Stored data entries
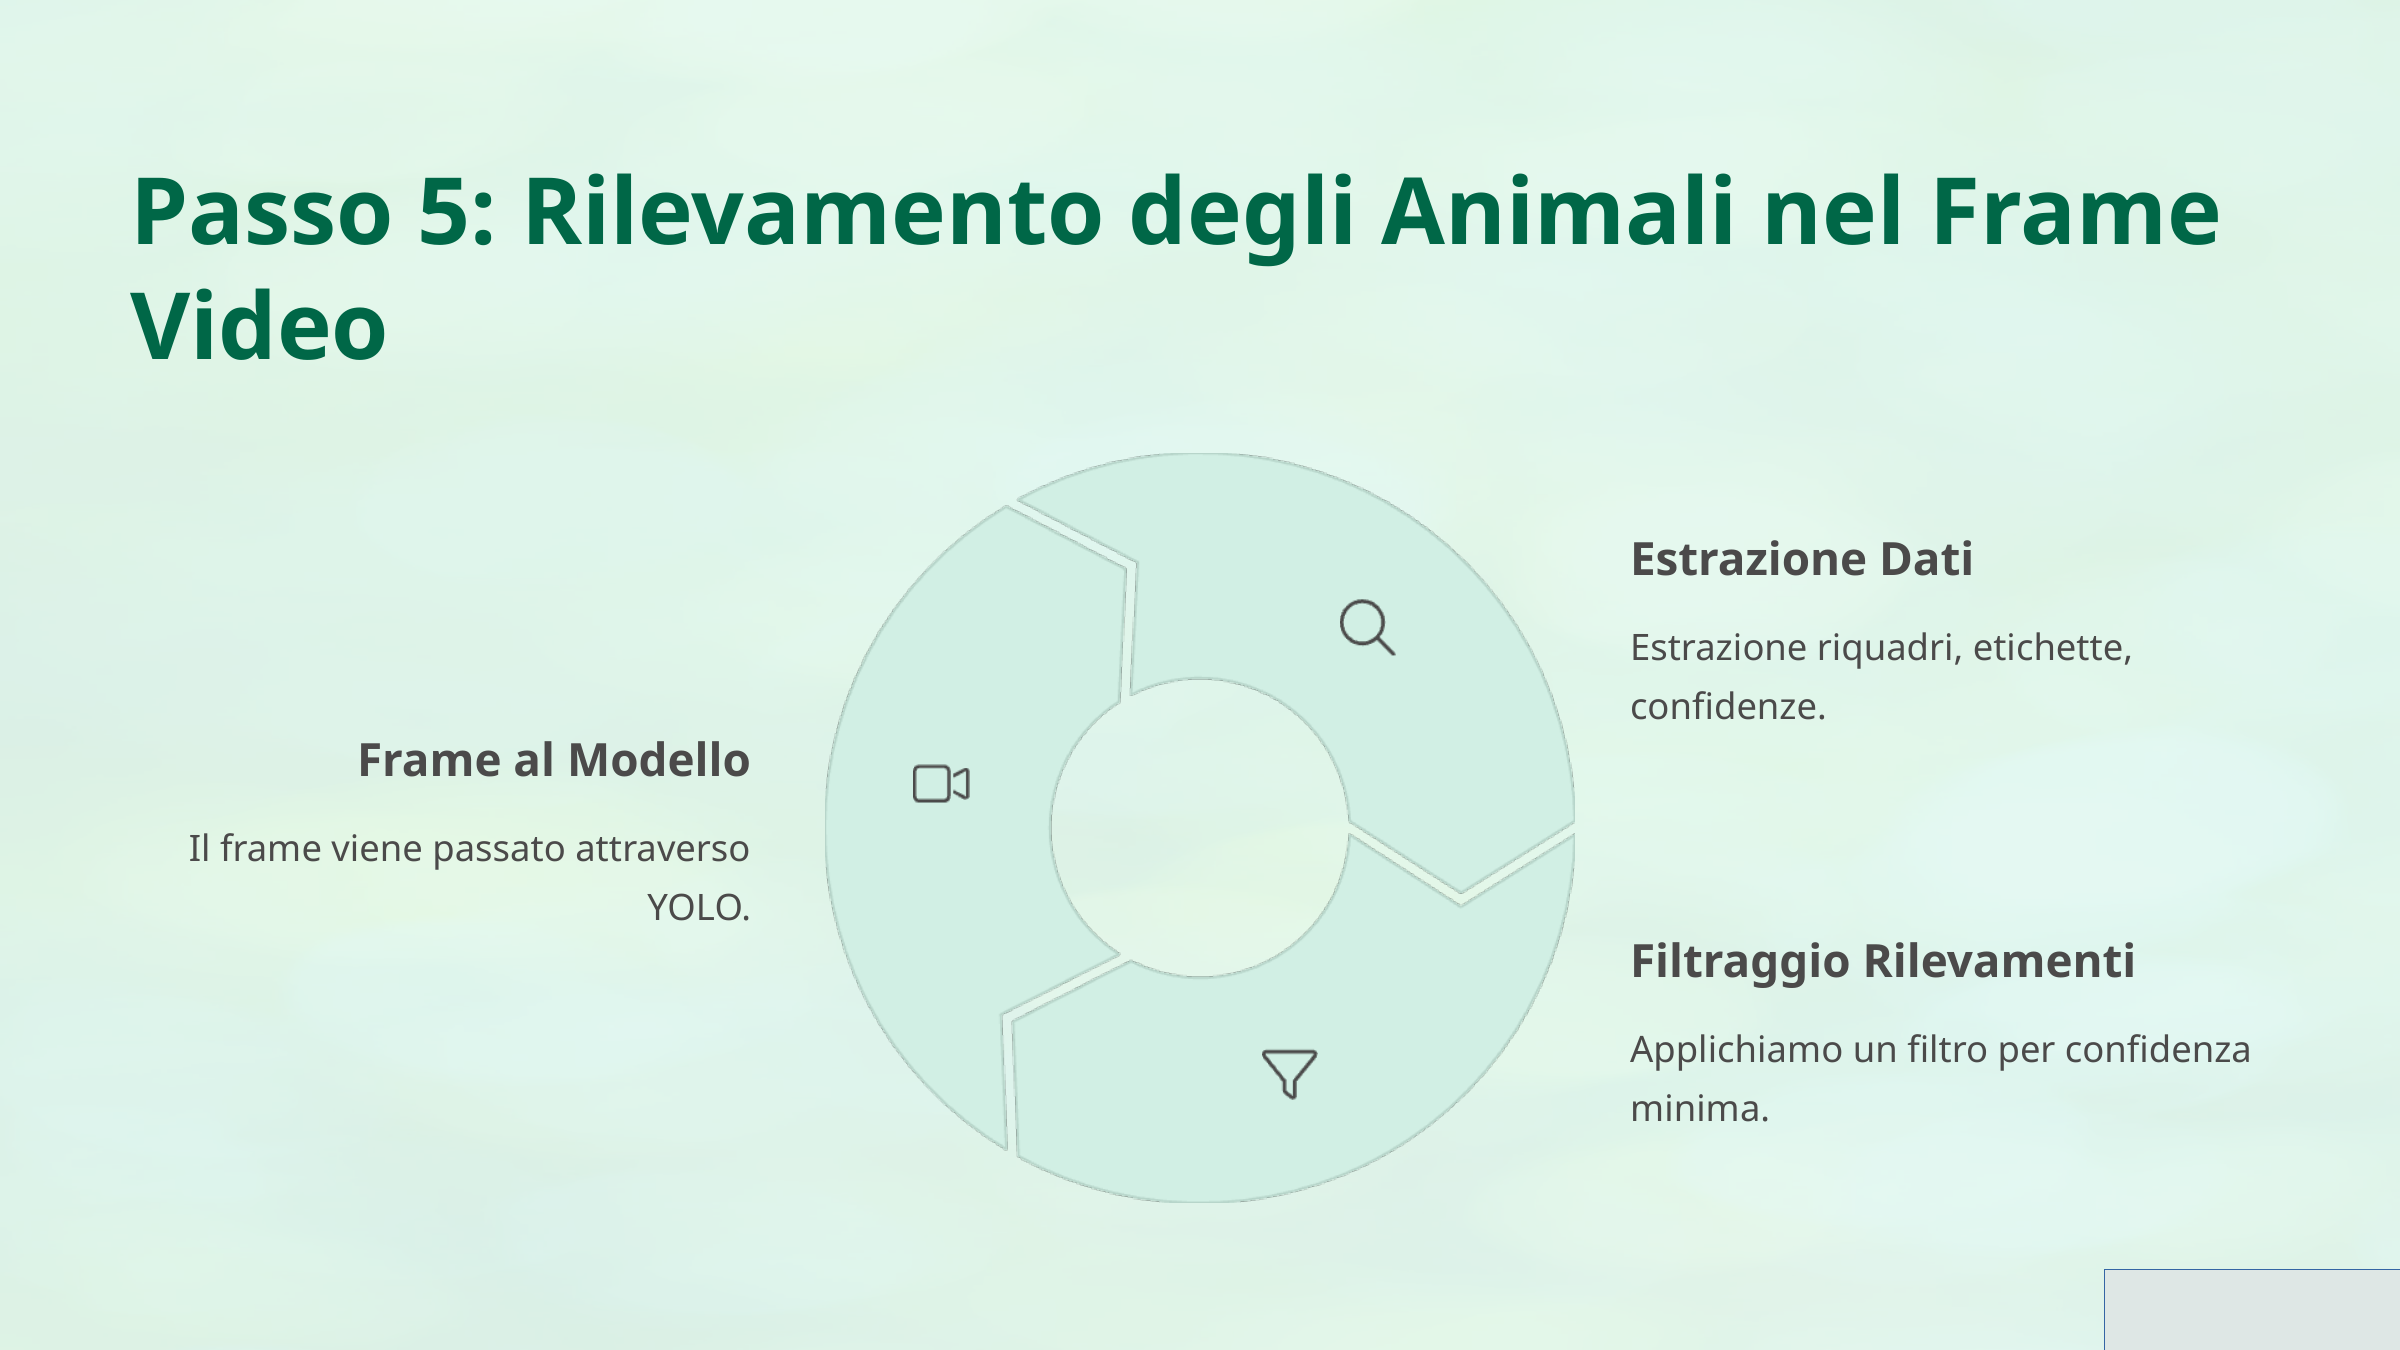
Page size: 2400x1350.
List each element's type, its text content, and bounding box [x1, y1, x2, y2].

text_box Frame al Modello [286, 728, 752, 787]
text_box [2104, 1269, 2400, 1350]
picture [825, 453, 1575, 1203]
text_box Passo 5: Rilevamento degli Animali nel Frame Video [130, 147, 2270, 380]
text_box Applichiamo un filtro per confidenza minima. [1630, 1010, 2270, 1130]
text_box Estrazione Dati [1630, 527, 2096, 586]
text_box Filtraggio Rilevamenti [1630, 929, 2159, 988]
text_box Il frame viene passato attraverso YOLO. [130, 809, 752, 929]
text_box Estrazione riquadri, etichette, confidenze. [1630, 607, 2270, 727]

§ Objective: Copy the data above line for line, without changing anything. Leave out the pictures.

§ Response for this exercise:
Page size: 2400x1350.
List each element's type, its text content, and bounding box [x1, y1, x2, y2].

text_box Frame al Modello [286, 728, 752, 787]
text_box [2104, 1269, 2400, 1350]
picture [825, 453, 1575, 1203]
text_box Passo 5: Rilevamento degli Animali nel Frame Video [130, 147, 2270, 380]
text_box Applichiamo un filtro per confidenza minima. [1630, 1010, 2270, 1130]
text_box Estrazione Dati [1630, 527, 2096, 586]
text_box Filtraggio Rilevamenti [1630, 929, 2159, 988]
text_box Il frame viene passato attraverso YOLO. [130, 809, 752, 929]
text_box Estrazione riquadri, etichette, confidenze. [1630, 607, 2270, 727]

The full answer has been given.